What needs to be done: List every line in the rows that contains the word "routes", copying each one in full.

Exercise data:
■ ■ ■ ■
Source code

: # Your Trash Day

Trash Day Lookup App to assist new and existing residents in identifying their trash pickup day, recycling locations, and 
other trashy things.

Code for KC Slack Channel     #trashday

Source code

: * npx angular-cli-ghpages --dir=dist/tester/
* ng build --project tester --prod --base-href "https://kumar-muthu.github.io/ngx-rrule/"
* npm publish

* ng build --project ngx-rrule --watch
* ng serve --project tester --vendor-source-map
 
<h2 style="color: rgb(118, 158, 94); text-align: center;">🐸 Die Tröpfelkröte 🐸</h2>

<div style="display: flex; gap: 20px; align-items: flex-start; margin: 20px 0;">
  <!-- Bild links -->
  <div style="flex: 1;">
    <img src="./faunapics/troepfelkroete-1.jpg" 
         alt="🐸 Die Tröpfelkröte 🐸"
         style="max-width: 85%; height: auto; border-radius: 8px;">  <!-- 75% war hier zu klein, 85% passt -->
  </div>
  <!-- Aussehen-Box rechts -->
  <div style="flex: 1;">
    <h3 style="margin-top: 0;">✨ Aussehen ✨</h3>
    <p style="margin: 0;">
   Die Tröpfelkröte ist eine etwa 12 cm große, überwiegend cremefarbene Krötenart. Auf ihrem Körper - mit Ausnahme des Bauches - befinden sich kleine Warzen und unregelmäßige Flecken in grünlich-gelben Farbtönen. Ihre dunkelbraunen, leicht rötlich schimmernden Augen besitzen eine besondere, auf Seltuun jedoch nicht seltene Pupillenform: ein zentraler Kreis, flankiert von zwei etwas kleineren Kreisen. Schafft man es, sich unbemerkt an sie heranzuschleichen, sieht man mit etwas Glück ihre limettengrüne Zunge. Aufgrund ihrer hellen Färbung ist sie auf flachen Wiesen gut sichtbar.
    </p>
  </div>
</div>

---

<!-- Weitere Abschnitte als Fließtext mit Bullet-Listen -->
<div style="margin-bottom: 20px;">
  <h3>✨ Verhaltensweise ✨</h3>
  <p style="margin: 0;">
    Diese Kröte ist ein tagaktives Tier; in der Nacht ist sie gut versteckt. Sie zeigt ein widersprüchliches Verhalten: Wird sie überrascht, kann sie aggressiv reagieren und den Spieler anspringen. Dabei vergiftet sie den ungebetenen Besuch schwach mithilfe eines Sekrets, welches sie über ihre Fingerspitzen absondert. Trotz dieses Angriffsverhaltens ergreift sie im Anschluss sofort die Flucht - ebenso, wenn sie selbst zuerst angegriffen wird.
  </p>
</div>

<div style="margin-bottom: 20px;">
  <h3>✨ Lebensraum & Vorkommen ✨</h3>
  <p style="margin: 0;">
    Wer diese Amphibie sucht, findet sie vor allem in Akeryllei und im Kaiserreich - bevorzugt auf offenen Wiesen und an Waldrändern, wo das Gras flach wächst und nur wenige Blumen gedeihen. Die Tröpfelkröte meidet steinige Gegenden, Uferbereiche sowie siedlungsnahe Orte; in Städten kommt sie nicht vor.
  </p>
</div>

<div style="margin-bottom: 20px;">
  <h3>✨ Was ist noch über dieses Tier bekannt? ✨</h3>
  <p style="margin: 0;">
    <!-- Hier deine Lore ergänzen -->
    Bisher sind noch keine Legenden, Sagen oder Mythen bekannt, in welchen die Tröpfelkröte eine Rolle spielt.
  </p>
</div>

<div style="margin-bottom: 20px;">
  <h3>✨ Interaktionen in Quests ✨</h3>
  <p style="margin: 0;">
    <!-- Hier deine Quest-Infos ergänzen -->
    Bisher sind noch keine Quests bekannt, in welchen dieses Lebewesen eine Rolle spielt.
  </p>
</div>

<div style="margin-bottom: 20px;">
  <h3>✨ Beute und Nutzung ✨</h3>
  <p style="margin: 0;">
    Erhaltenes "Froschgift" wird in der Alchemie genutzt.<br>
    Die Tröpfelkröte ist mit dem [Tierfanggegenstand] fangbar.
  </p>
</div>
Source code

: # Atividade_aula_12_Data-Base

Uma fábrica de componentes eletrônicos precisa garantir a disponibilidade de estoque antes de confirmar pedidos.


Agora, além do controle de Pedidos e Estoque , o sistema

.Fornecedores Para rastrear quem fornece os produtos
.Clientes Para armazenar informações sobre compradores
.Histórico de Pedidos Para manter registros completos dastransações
■ ■ ■ ■
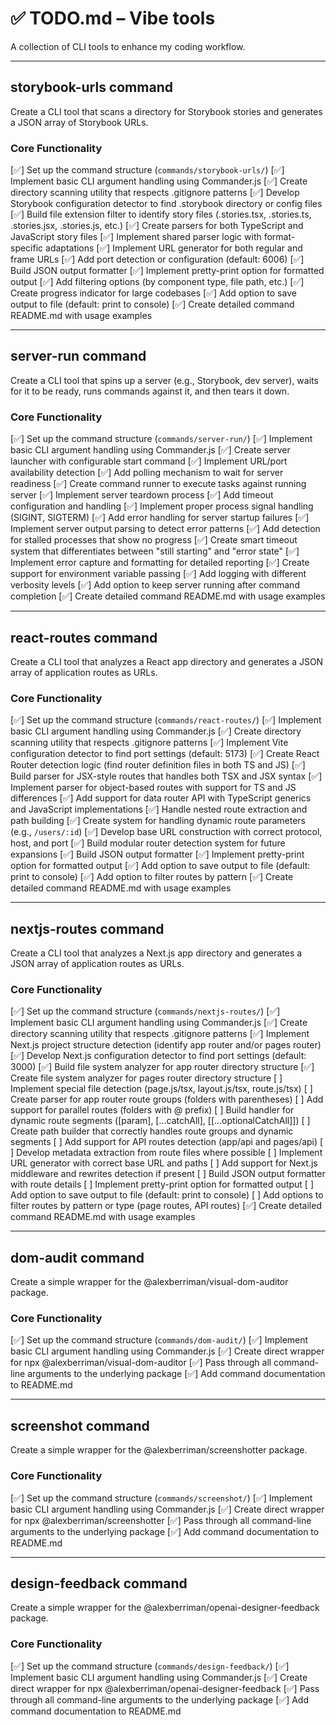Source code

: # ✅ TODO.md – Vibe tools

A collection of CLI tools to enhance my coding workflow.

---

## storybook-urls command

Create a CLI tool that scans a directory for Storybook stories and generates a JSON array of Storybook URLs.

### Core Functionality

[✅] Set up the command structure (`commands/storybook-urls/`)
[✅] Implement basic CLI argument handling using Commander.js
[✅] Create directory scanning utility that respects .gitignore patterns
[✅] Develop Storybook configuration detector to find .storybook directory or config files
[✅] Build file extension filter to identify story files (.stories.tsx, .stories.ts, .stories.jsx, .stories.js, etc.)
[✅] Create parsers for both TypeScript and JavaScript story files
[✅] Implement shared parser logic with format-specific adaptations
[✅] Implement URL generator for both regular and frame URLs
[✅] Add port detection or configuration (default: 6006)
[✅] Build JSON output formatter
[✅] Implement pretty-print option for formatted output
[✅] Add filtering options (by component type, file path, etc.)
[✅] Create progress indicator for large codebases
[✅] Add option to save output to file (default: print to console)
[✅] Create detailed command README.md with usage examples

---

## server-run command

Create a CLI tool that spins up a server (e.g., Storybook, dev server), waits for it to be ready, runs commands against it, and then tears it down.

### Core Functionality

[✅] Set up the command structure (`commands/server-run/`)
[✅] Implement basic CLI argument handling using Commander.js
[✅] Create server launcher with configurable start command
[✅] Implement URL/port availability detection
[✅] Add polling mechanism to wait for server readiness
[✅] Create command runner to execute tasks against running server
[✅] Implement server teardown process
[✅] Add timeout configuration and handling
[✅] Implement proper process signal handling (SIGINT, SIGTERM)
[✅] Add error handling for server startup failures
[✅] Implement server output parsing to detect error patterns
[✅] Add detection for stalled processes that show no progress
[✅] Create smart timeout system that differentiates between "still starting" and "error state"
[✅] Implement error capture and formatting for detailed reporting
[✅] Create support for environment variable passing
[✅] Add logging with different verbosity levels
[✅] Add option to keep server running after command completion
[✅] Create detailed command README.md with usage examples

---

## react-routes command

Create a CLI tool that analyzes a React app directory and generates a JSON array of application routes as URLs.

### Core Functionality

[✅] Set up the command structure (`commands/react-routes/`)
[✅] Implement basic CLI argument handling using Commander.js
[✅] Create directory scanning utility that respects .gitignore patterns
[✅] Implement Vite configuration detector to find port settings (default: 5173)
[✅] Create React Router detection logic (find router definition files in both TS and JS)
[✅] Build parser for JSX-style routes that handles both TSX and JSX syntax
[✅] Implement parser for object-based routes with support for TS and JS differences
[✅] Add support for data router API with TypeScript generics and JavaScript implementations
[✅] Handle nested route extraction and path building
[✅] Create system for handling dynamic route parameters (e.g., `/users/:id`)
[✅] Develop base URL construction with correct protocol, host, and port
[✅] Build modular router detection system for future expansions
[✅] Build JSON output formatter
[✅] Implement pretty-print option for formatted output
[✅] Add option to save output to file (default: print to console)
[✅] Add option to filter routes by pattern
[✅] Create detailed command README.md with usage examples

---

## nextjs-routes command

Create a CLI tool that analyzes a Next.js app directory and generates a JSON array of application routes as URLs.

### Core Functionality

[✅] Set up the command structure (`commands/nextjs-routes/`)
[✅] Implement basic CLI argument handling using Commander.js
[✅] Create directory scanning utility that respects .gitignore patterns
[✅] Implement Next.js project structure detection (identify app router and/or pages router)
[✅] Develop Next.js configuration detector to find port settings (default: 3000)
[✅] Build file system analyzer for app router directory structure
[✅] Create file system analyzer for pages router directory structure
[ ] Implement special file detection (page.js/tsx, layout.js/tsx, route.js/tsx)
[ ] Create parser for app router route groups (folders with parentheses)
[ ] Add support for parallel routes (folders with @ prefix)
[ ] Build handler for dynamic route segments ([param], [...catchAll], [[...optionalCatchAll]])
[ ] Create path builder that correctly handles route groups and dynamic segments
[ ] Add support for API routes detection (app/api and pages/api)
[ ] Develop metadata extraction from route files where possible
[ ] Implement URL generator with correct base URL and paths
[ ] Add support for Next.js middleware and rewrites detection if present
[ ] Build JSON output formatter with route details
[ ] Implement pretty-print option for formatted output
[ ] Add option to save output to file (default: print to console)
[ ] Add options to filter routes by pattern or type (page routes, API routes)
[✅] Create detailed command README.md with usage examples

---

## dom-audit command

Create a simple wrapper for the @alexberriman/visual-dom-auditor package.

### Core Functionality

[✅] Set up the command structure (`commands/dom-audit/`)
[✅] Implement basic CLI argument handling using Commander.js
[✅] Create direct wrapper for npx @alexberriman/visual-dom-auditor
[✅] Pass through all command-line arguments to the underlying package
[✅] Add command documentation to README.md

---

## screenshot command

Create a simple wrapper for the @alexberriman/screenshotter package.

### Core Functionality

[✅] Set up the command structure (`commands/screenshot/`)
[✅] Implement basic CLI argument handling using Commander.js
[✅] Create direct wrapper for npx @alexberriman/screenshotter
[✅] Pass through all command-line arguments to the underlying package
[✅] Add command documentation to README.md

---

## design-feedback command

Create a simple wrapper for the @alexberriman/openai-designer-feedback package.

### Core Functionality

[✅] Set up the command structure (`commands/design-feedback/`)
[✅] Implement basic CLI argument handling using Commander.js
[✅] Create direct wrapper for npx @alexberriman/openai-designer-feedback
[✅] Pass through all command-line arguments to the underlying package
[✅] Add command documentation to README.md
■ ■ ■ ■
Result:
## react-routes command
Create a CLI tool that analyzes a React app directory and generates a JSON array of application routes as URLs.
[✅] Set up the command structure (`commands/react-routes/`)
[✅] Build parser for JSX-style routes that handles both TSX and JSX syntax
[✅] Implement parser for object-based routes with support for TS and JS differences
[✅] Add option to filter routes by pattern
## nextjs-routes command
Create a CLI tool that analyzes a Next.js app directory and generates a JSON array of application routes as URLs.
[✅] Set up the command structure (`commands/nextjs-routes/`)
[ ] Add support for parallel routes (folders with @ prefix)
[ ] Add support for API routes detection (app/api and pages/api)
[ ] Add options to filter routes by pattern or type (page routes, API routes)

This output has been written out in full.